• AIM OF THE TASK
Omit all pictures. Reproduce exactly the lines from the first line of the records below through the line with "54: (435, 103)".

• SUPPLIED RECORDS
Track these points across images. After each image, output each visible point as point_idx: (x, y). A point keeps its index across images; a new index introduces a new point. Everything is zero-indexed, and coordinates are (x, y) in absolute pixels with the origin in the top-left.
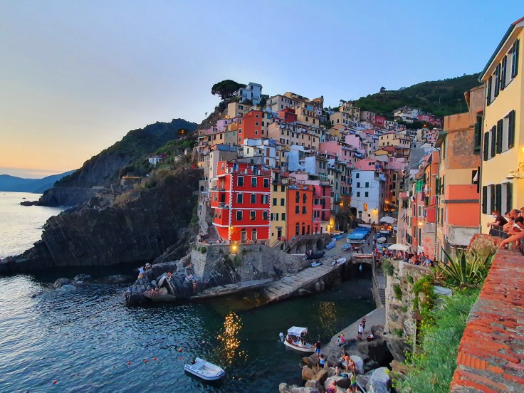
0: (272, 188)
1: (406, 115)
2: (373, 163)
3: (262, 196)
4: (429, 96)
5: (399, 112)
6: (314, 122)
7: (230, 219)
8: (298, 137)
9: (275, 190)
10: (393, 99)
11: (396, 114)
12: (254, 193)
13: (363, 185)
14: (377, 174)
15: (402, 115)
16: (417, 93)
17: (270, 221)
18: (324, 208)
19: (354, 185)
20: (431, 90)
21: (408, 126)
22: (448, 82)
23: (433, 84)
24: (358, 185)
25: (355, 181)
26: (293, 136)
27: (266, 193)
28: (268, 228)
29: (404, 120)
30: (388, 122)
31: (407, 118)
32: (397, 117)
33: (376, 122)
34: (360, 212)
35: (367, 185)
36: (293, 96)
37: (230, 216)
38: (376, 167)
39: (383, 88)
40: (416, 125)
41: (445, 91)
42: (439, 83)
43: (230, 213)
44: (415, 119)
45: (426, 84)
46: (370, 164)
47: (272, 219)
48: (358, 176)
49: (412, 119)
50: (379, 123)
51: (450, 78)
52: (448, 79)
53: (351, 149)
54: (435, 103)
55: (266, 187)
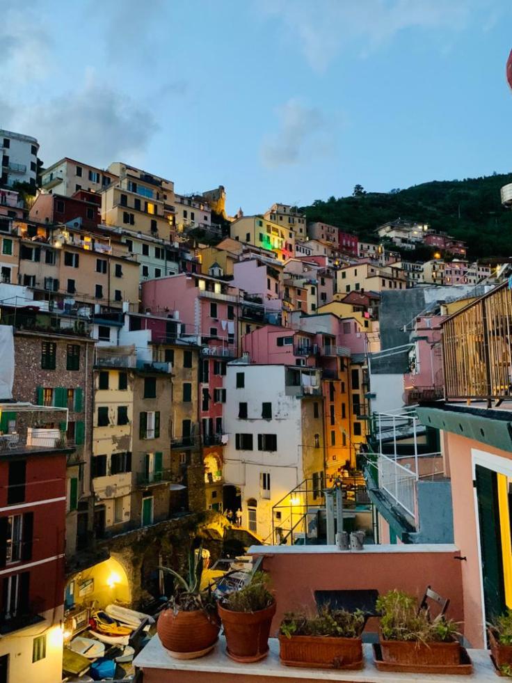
1: (402, 235)
2: (290, 340)
4: (440, 204)
5: (388, 228)
6: (154, 227)
10: (377, 206)
11: (382, 233)
13: (255, 411)
14: (293, 377)
15: (393, 234)
16: (420, 200)
19: (230, 412)
20: (444, 195)
21: (406, 255)
22: (471, 183)
23: (446, 185)
24: (243, 411)
25: (234, 397)
29: (398, 243)
30: (365, 246)
31: (404, 241)
32: (385, 238)
33: (341, 246)
34: (253, 502)
35: (267, 411)
36: (128, 172)
38: (298, 351)
39: (358, 187)
40: (421, 253)
41: (466, 197)
42: (455, 184)
44: (418, 243)
45: (435, 184)
46: (280, 342)
48: (240, 382)
49: (413, 243)
50: (347, 247)
51: (472, 177)
52: (469, 179)
54: (452, 216)
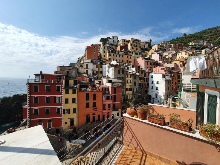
0: (64, 91)
2: (164, 69)
3: (55, 98)
4: (210, 34)
5: (192, 43)
6: (137, 49)
7: (28, 115)
8: (120, 57)
9: (67, 92)
10: (190, 38)
11: (190, 44)
12: (48, 96)
14: (164, 76)
15: (194, 44)
16: (204, 34)
17: (63, 115)
18: (115, 101)
19: (150, 82)
21: (197, 49)
24: (153, 82)
25: (151, 80)
26: (117, 56)
27: (59, 96)
28: (61, 119)
30: (185, 47)
34: (154, 98)
36: (133, 39)
37: (28, 113)
38: (165, 71)
39: (185, 34)
43: (28, 110)
46: (161, 69)
47: (64, 113)
48: (152, 77)
49: (200, 45)
50: (180, 48)
53: (151, 61)
55: (59, 91)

• RESULT
Track these points across images. After each image, output each visible point as point_idx: (x, y). A point keeps its index across images; a new index introduces a new point. Everything is zero-indexed, and coordinates are (x, y) in absolute pixels with the origin in the top-left.
0: (272, 188)
1: (406, 115)
2: (373, 163)
3: (262, 196)
4: (429, 96)
5: (399, 112)
6: (314, 122)
7: (230, 219)
8: (298, 137)
9: (275, 190)
10: (393, 99)
11: (396, 114)
12: (254, 193)
13: (363, 185)
14: (377, 174)
15: (402, 115)
16: (417, 93)
17: (270, 221)
18: (324, 208)
19: (354, 185)
20: (431, 90)
21: (408, 126)
22: (448, 82)
23: (433, 84)
24: (358, 185)
25: (355, 181)
26: (293, 136)
27: (266, 193)
28: (268, 228)
29: (404, 120)
30: (388, 122)
31: (407, 118)
32: (397, 117)
33: (376, 122)
34: (360, 212)
35: (367, 185)
36: (293, 96)
37: (230, 216)
38: (376, 167)
39: (383, 88)
40: (416, 125)
41: (445, 91)
42: (439, 83)
43: (230, 213)
44: (415, 119)
45: (426, 84)
46: (370, 164)
47: (272, 219)
48: (358, 176)
49: (412, 119)
50: (379, 123)
51: (450, 78)
52: (448, 79)
53: (351, 149)
54: (435, 103)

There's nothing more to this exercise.